Exercise description >>
Each entry, as given, must be output unchanged.

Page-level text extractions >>
────────────────
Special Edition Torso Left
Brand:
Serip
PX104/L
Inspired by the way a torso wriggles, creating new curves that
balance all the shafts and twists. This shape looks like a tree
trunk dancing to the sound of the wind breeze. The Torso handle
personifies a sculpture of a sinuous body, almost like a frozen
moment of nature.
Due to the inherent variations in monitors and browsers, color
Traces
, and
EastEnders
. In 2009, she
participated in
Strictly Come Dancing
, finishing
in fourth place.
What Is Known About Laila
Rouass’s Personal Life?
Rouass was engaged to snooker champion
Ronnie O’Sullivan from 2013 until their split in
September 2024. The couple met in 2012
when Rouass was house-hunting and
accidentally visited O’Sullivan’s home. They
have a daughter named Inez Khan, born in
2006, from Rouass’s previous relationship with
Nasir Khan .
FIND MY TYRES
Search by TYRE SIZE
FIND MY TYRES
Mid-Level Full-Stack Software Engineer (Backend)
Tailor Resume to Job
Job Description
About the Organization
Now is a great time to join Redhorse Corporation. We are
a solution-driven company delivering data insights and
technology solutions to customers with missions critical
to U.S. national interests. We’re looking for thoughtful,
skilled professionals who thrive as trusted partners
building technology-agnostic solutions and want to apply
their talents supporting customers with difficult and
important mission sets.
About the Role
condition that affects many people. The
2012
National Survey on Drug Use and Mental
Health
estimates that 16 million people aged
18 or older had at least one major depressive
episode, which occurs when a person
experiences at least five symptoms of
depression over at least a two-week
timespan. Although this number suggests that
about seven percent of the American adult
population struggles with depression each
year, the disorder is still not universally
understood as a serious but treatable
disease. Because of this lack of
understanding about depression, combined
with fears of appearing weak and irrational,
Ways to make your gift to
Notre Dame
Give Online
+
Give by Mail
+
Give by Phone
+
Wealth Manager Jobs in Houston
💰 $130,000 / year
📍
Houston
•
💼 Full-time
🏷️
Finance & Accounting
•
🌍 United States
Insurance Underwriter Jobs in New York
────────────────
Solution >>
Special Edition Torso Left
Brand:
Serip
PX104/L
Inspired by the way a torso wriggles, creating new curves that
balance all the shafts and twists. This shape looks like a tree
trunk dancing to the sound of the wind breeze. The Torso handle
personifies a sculpture of a sinuous body, almost like a frozen
moment of nature.
Due to the inherent variations in monitors and browsers, color
Traces
, and
EastEnders
. In 2009, she
participated in
Strictly Come Dancing
, finishing
in fourth place.
What Is Known About Laila
Rouass’s Personal Life?
Rouass was engaged to snooker champion
Ronnie O’Sullivan from 2013 until their split in
September 2024. The couple met in 2012
when Rouass was house-hunting and
accidentally visited O’Sullivan’s home. They
have a daughter named Inez Khan, born in
2006, from Rouass’s previous relationship with
Nasir Khan .
FIND MY TYRES
Search by TYRE SIZE
FIND MY TYRES
Mid-Level Full-Stack Software Engineer (Backend)
Tailor Resume to Job
Job Description
About the Organization
Now is a great time to join Redhorse Corporation. We are
a solution-driven company delivering data insights and
technology solutions to customers with missions critical
to U.S. national interests. We’re looking for thoughtful,
skilled professionals who thrive as trusted partners
building technology-agnostic solutions and want to apply
their talents supporting customers with difficult and
important mission sets.
About the Role
condition that affects many people. The
2012
National Survey on Drug Use and Mental
Health
estimates that 16 million people aged
18 or older had at least one major depressive
episode, which occurs when a person
experiences at least five symptoms of
depression over at least a two-week
timespan. Although this number suggests that
about seven percent of the American adult
population struggles with depression each
year, the disorder is still not universally
understood as a serious but treatable
disease. Because of this lack of
understanding about depression, combined
with fears of appearing weak and irrational,
Ways to make your gift to
Notre Dame
Give Online
+
Give by Mail
+
Give by Phone
+
Wealth Manager Jobs in Houston
💰 $130,000 / year
📍
Houston
•
💼 Full-time
🏷️
Finance & Accounting
•
🌍 United States
Insurance Underwriter Jobs in New York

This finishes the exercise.